[Images with keypoint coordinates]
★ ★ ★ ★ ★ ★ ★

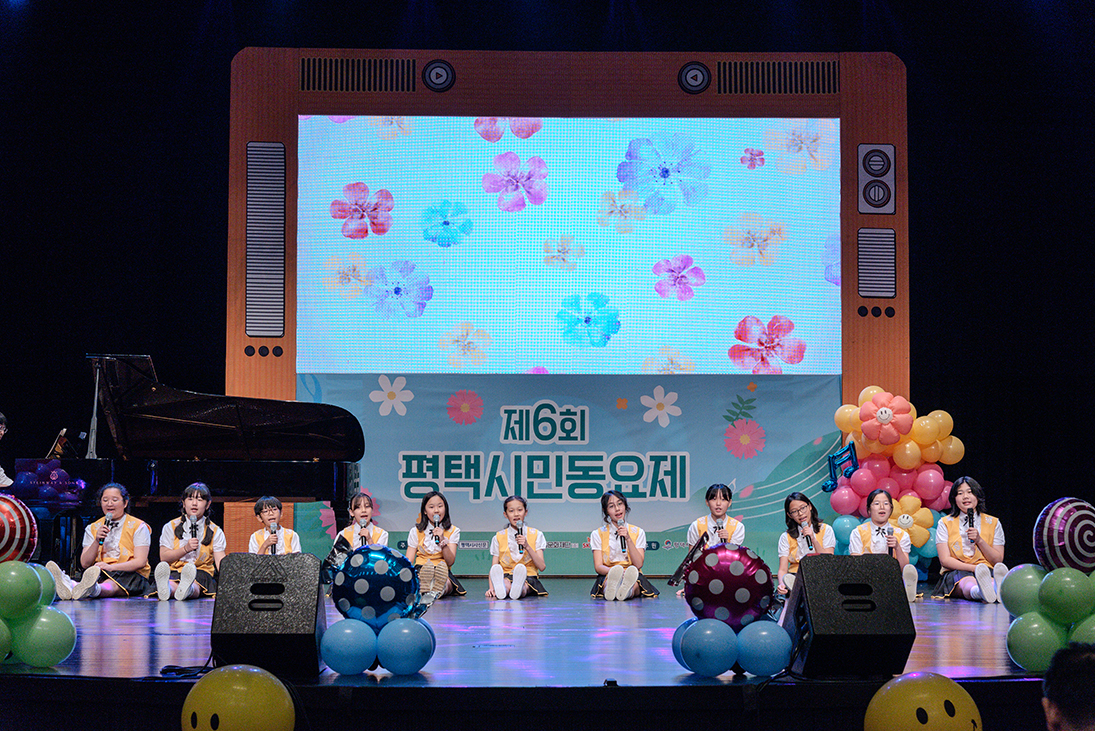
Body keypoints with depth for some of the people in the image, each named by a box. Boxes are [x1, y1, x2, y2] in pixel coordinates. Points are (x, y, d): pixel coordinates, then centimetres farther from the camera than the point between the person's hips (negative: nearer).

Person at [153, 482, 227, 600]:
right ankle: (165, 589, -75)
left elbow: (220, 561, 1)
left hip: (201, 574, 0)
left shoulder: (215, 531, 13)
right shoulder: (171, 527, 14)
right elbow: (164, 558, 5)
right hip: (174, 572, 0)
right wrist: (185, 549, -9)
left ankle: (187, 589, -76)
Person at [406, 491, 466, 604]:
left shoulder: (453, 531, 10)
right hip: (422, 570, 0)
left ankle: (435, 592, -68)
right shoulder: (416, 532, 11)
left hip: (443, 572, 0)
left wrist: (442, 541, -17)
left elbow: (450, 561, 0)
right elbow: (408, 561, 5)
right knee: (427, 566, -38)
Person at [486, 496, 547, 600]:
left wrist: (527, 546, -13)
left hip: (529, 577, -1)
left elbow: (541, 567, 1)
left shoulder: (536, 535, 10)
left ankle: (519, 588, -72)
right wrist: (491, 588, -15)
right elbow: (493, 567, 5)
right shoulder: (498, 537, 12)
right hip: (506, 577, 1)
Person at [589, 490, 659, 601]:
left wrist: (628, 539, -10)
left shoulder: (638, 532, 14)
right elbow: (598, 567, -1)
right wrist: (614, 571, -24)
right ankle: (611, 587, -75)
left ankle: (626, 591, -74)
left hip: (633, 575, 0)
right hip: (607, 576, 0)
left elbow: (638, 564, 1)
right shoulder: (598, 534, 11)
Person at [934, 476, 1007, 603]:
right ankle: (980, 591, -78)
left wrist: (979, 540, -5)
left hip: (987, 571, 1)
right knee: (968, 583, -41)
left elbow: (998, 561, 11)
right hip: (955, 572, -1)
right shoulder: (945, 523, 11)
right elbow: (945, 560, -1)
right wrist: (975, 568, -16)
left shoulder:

★ ★ ★ ★ ★ ★ ★

* [Exercise prompt] From the line that contains "right wrist: (185, 549, -9)" through the final line of the entries above, every line must be reproduced exactly and nothing more.

* [Output]
right wrist: (185, 549, -9)
left ankle: (187, 589, -76)
Person at [406, 491, 466, 604]:
left shoulder: (453, 531, 10)
right hip: (422, 570, 0)
left ankle: (435, 592, -68)
right shoulder: (416, 532, 11)
left hip: (443, 572, 0)
left wrist: (442, 541, -17)
left elbow: (450, 561, 0)
right elbow: (408, 561, 5)
right knee: (427, 566, -38)
Person at [486, 496, 547, 600]:
left wrist: (527, 546, -13)
left hip: (529, 577, -1)
left elbow: (541, 567, 1)
left shoulder: (536, 535, 10)
left ankle: (519, 588, -72)
right wrist: (491, 588, -15)
right elbow: (493, 567, 5)
right shoulder: (498, 537, 12)
right hip: (506, 577, 1)
Person at [589, 490, 659, 601]:
left wrist: (628, 539, -10)
left shoulder: (638, 532, 14)
right elbow: (598, 567, -1)
right wrist: (614, 571, -24)
right ankle: (611, 587, -75)
left ankle: (626, 591, -74)
left hip: (633, 575, 0)
right hip: (607, 576, 0)
left elbow: (638, 564, 1)
right shoulder: (598, 534, 11)
Person at [934, 476, 1007, 603]:
right ankle: (980, 591, -78)
left wrist: (979, 540, -5)
left hip: (987, 571, 1)
right knee: (968, 583, -41)
left elbow: (998, 561, 11)
right hip: (955, 572, -1)
right shoulder: (945, 523, 11)
right elbow: (945, 560, -1)
right wrist: (975, 568, -16)
left shoulder:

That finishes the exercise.